De ces 40 milliards d’euros par an – et le montant augmente chaque année – que les contribuables auraient-ils bien pu faire ? Investir ? Préparer leur retraite, que l’État ne pourra pas leur offrir ? Financer une éducation de qualité à leurs enfants ? Créer leur entreprise ? Améliorer leur pouvoir d’achat ? Avec 36 millions de contribuables, en moyenne chacun d’entre eux aurait pu garder plus de 1000 euros du fruit de son travail.

La première transparence à instaurer n’est peut-être pas sur les dépenses de l’État, mais sur ses recettes. Si chaque Français savait combien il paie annuellement en taxes, impôts et prélèvements divers – y compris sur chaque produit ou service consommé – nul doute qu’une grande majorité d’entre eux seraient plus sensibles à la dépense publique.
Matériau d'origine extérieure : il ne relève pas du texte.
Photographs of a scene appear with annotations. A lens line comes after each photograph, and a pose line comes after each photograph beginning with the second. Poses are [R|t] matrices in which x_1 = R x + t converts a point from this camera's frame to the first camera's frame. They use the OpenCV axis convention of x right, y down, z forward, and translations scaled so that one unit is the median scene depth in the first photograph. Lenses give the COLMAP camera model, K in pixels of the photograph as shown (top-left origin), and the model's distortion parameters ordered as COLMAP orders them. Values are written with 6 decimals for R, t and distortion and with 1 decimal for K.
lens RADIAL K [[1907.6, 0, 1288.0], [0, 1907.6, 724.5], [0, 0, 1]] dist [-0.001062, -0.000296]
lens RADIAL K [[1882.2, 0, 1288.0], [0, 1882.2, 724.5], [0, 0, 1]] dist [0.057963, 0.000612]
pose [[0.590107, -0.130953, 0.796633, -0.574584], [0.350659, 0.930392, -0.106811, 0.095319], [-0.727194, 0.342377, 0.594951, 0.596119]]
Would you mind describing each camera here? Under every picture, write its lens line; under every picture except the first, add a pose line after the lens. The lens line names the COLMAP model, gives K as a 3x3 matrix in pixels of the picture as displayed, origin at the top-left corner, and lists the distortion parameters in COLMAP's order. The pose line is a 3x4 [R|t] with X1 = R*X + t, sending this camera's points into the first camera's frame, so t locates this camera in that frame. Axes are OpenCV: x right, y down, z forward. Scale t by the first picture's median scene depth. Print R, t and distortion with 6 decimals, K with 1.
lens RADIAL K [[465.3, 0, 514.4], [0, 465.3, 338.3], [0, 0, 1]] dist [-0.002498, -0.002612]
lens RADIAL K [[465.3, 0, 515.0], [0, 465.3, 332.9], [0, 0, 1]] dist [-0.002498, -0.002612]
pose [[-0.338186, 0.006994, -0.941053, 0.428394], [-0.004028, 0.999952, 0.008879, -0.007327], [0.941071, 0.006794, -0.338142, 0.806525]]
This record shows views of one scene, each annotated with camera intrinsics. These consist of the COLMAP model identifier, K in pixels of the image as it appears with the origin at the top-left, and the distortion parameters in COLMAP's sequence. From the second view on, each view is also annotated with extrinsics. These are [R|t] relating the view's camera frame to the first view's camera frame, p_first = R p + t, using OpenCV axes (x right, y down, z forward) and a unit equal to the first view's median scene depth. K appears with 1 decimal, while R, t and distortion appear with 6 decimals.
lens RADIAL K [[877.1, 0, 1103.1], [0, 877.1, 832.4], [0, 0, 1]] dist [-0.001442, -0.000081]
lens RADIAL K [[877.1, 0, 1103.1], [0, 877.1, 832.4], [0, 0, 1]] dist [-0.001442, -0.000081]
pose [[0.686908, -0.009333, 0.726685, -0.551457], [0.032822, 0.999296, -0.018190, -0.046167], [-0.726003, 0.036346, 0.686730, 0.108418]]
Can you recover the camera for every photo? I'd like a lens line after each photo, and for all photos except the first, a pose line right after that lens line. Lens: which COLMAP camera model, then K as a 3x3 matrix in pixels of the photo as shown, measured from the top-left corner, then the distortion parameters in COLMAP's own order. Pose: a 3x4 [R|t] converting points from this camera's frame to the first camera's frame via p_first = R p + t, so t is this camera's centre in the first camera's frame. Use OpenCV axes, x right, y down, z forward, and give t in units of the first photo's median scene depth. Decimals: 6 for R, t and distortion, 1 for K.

L’instauration du salaire complet, pour savoir combien l’État leur prend à la source, ainsi qu’un petit récapitulatif de la contribution individuelle à l’effort étatique de dilapidation municipal, départemental, régional et national, donneraient à chacun toute la mesure du problème.

Ils exigeraient alors de tous les échelons bureaucratiques et administratifs qu’ils soient transparents sur leurs dépenses, avec des comptes-rendus réguliers, fiables et structurés, présentant des niveaux de détails variables permettant de se rendre compte de l’étendue de la gabegie, mais aussi de se demander si c’est bien au contribuable de payer les déjeuner en Corse d’un élu du Pas-de-Calais ou les déplacements festifs des élus franciliens aux Jeux Olympiques.

Et c’est ce combat qu’il faut mener. Le patrimoine des élus, qui certes sont rémunérés, nourris, logés et blanchis par les contribuables, n’a aucune sorte d’importance en comparaison du monstre étatique. Si on veut faire maigrir le Léviathan avant qu’il n’engloutisse le soleil, il faut d’abord le peser et savoir quelle quantité d’énergie, d’effort, de travail des Français il ingurgite.